** Page extract follows **

As the investigations into the January 6, 2021, attack on the Capitol ramp up, it’s becoming increasingly clear that right-wing QAnon adherent Rep. Marjorie Taylor Greene was a leading advocate of declaring martial law after Donald Trump’s election defeat. Earlier this week, Judge Charles Beaudrot pondered whether to recommend to the Georgia secretary of state that she be prevented from running for her seat again, under a post-Civil War law designed to stop insurrectionists from holding public office. Meanwhile, the House investigative committee revealed that Greene had texted Trump’s then-Chief of Staff Mark Meadows inquiring about martial law.
Whether that technically meets the definition of “insurrection,” I’ll leave to the lawyers and constitutional scholars. And whether Greene’s preposterous statement that she couldn’t remember whether she asked about martial law stands up in court, as well as all the other instances of memory failure that she claims to have relating to that day of infamy, I’ll also leave to the experts. What is evident, however, is that Greene now has a long and incriminating paper trail for putting herself on the morally wrong side of a host of issues and sinking deep into a morass of outrageous conspiracy theories. And not just when it comes to siding with a would-be dictator unwilling to concede electoral defeat and his mob willing to shed blood to keep their man in power.

** End of Page extract **
** Information shown follows **

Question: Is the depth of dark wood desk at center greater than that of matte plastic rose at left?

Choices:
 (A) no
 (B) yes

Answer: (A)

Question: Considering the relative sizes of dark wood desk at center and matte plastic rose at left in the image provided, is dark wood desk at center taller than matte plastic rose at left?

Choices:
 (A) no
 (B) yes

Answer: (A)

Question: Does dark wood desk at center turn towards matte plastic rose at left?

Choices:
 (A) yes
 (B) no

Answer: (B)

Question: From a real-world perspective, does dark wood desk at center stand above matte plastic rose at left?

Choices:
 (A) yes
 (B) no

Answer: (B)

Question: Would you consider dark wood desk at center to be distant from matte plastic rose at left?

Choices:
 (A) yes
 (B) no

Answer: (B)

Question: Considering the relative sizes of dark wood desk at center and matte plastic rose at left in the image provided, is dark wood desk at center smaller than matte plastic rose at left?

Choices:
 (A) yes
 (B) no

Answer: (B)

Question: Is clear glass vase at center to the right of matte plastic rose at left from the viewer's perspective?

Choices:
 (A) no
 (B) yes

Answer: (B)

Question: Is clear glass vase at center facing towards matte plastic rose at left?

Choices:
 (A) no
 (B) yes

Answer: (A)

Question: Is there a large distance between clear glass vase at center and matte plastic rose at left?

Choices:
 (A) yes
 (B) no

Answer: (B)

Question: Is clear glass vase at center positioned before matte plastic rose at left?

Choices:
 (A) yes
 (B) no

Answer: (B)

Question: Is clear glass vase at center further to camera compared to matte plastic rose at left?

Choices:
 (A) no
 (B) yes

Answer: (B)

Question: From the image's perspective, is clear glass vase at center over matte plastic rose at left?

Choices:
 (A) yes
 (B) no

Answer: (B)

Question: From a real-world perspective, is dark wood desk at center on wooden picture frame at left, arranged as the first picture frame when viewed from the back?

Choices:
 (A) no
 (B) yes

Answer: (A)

** End of Information shown **

Exercise requirements:
1/ For each statement below, say whether it agrees with the opinion piece on Marjorie Taylor Greene, answering yes or no and quoting the words of the piece that decide it: (a) Judge Charles Beaudrot considered recommending that Greene be kept from running for her seat again; (b) the writer declares that Greene's conduct meets the definition of insurrection; (c) Greene texted Mark Meadows to ask about martial law.
2/ Retype the section of the opinion piece on Marjorie Taylor Greene between "Whether that technically" and "man in power.", inclusive.

Numbered answers:
1/
(a) Yes: "Judge Charles Beaudrot pondered whether to recommend to the Georgia secretary of state that she be prevented from running for her seat again"
(b) No: "Whether that technically meets the definition of “insurrection,” I’ll leave to the lawyers and constitutional scholars."
(c) Yes: "the House investigative committee revealed that Greene had texted Trump’s then-Chief of Staff Mark Meadows inquiring about martial law."

2/
Whether that technically meets the definition of “insurrection,” I’ll leave to the lawyers and constitutional scholars. And whether Greene’s preposterous statement that she couldn’t remember whether she asked about martial law stands up in court, as well as all the other instances of memory failure that she claims to have relating to that day of infamy, I’ll also leave to the experts. What is evident, however, is that Greene now has a long and incriminating paper trail for putting herself on the morally wrong side of a host of issues and sinking deep into a morass of outrageous conspiracy theories. And not just when it comes to siding with a would-be dictator unwilling to concede electoral defeat and his mob willing to shed blood to keep their man in power.